October 15, 2015 9:06 AM

Netflix's (NASDAQ: NFLX) earnings interview caused quite a bit of volatility as analysts digest the meaning of weaker than expected domestic sub adds, stronger than expected international sub adds and implications of a price increase. Below are some key facts from the call and a summary of the analyst calls.

Key facts from the notes:

Domestic sub growth of 888,000 to 43.181 million was below guidance. International sub adds of 2.736 million to 25.987 million were 325,000 above.

3Q15 Total paid sub adds reached 3.6mm, which pushed the stock down until management highlighted that much of the US Paid Sub miss was attributable to issuances by banks of chip-based credit and debit cards, which lowers Netflix’s auto-renewal rates

US paid subs guidance of 1.65M for 4Q15 and 3.5mm for international

Excluding FX, international ASP’s grew 6% y/y in 3Q15

US contribution margin expanded 375 bps y/y in 3Q15

Net income was only $29 million, and free cash flow was $(252) million.

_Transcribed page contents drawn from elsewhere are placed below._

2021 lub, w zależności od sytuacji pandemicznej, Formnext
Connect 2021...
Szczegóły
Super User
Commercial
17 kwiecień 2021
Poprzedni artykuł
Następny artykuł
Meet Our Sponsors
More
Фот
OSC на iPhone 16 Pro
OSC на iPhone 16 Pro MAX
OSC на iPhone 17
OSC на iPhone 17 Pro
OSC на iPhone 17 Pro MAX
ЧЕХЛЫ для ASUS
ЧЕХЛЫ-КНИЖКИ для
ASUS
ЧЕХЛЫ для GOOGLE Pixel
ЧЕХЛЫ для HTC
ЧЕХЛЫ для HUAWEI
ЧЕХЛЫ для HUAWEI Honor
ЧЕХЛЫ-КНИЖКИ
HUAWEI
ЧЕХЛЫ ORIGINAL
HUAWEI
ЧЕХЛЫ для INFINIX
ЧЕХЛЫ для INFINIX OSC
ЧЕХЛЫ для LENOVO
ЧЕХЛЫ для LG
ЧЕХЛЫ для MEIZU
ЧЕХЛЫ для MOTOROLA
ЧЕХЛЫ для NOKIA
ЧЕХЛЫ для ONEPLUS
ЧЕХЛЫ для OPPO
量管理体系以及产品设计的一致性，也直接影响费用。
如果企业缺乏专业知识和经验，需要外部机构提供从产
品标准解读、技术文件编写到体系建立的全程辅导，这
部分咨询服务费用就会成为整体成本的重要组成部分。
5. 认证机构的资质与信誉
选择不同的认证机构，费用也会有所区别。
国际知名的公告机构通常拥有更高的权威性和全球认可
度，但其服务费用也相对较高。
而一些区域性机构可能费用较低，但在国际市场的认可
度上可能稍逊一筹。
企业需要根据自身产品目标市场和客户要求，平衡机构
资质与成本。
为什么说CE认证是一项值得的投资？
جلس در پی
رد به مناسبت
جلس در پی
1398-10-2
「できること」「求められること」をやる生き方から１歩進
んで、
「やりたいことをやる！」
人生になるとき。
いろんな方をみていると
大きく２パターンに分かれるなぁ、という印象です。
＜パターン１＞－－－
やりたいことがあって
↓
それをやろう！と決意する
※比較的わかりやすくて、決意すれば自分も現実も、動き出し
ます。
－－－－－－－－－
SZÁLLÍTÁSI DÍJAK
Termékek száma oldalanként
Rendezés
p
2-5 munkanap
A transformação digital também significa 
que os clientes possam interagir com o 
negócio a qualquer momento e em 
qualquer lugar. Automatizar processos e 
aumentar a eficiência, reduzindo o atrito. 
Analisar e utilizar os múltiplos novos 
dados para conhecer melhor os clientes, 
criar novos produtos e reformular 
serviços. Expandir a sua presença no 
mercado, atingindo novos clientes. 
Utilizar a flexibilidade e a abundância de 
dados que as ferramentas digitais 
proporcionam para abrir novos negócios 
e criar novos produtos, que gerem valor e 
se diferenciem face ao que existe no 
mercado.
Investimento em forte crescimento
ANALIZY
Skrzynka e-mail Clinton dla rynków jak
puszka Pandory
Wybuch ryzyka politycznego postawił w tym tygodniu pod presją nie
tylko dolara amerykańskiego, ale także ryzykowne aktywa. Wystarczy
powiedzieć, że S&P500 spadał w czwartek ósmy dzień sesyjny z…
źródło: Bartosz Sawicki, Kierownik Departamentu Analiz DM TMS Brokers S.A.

NFLX launched Japan in 3Q15, will launch in Italy, Spain and Portugal in 4Q15 and South Korea, Hong Kong, Taiwan and Singapore in 1H16

Analyst wrap:

Michael J. Olson at Piper Jaffray raised his price target to $109 on an unchanged multiple. We maintain our Neutral rating, with a positive long-term bias, based on our analysis that suggests EPS growth from '17-'20 will average >150%. NFLX, however, has been a volatile name in recent years and while we expect the general trend to be "up and to the right," we also expect periodic pullbacks and would look to take advantage of more attractive entry points.

Laura Martin at Needham & Company raised her 12-Month Target Price to $125 (from $111). No change to the BUY rating.

Barton Crockett from FBR continues to rate NFLX Outperform, as our proprietary survey work suggests that Netflix users value the service more than traditional pay TV, which argues for subscriber growth and ARPU growth opportunities for this $10-per-month service. No change to the PT of $138 and Outperform rating.

John Blackledge at Cowen left his long-term forecast largely unchanged with no change to the $154 PT or Outperform rating.

Ken Sena at Evercore remains concerned about high levels of spending impacting FCF along with the high valuation and maintained his Sell rating and $109 PT.

Michael Pachter at Wedbush, the biggest bear on the Street, in a report entitled 'The Dog Ate My Homework and Other Excuses' said chip-card excuse may be sincere, but they think pricing is to blame. He said investors continue to overlook increasing cash burn and relatively modest net income.